Task statement>
Word for word, restate every record, though not the pictures.
- - - - - - -
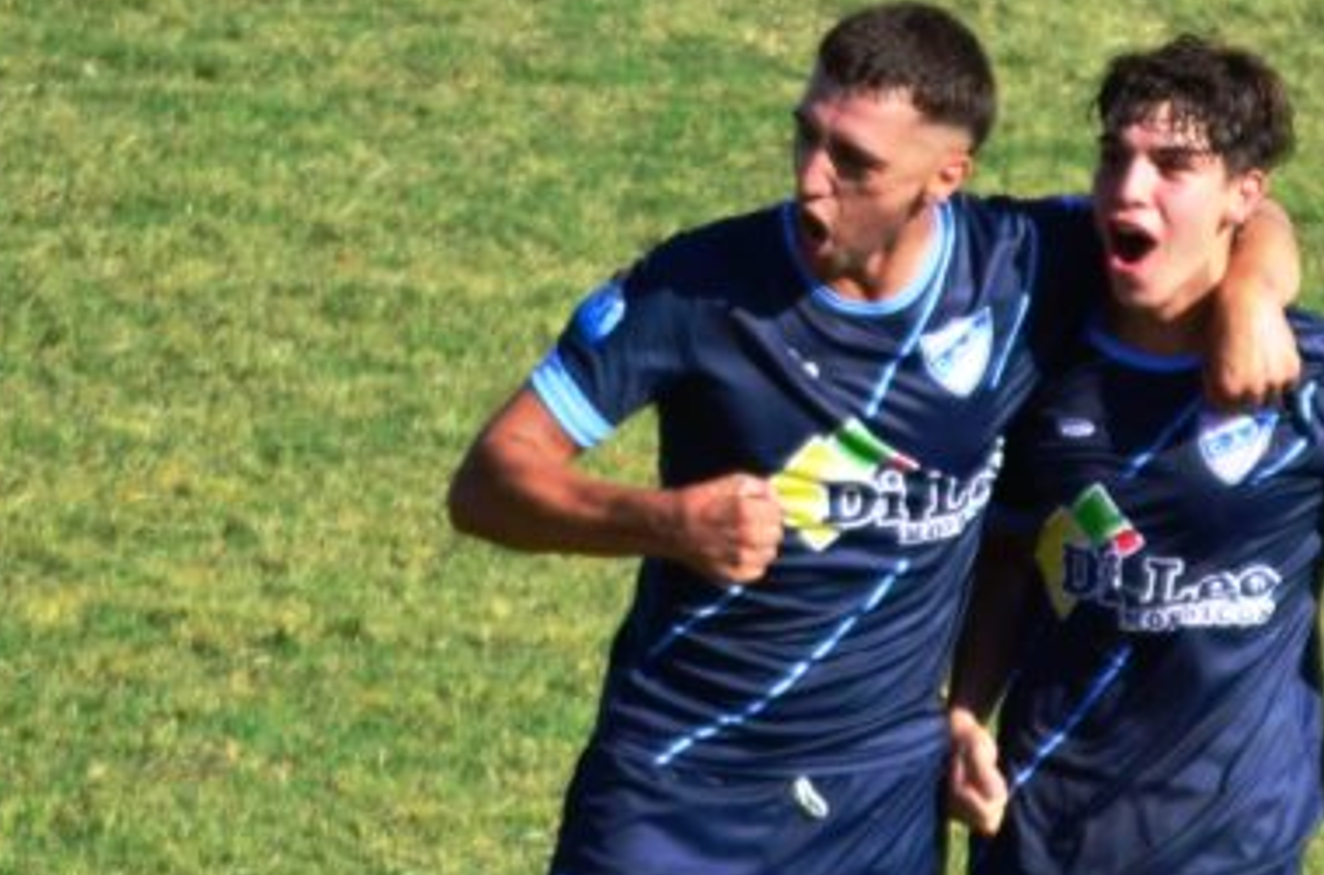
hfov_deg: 6.3
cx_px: 993
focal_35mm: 330
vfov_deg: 4.1
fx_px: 12101
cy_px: 636
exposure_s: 1/4000
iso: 500
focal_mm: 120
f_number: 4.8
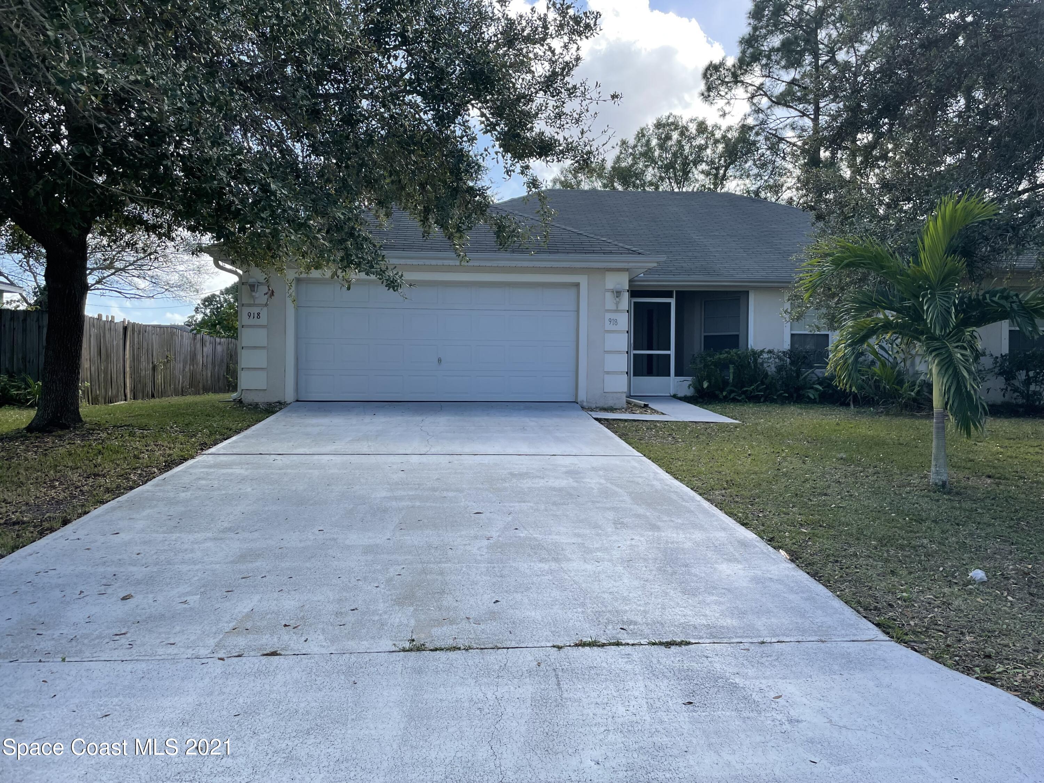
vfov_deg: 53.1
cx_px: 522
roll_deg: +0.6
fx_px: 784
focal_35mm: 26
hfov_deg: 67.3
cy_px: 392
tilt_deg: -0.1
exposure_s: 1/1103
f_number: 1.6
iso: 32
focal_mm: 4.2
- - - - - - -
Written solution>
hfov_deg: 6.3
cx_px: 993
focal_35mm: 330
vfov_deg: 4.1
fx_px: 12101
cy_px: 636
exposure_s: 1/4000
iso: 500
focal_mm: 120
f_number: 4.8
vfov_deg: 53.1
cx_px: 522
roll_deg: +0.6
fx_px: 784
focal_35mm: 26
hfov_deg: 67.3
cy_px: 392
tilt_deg: -0.1
exposure_s: 1/1103
f_number: 1.6
iso: 32
focal_mm: 4.2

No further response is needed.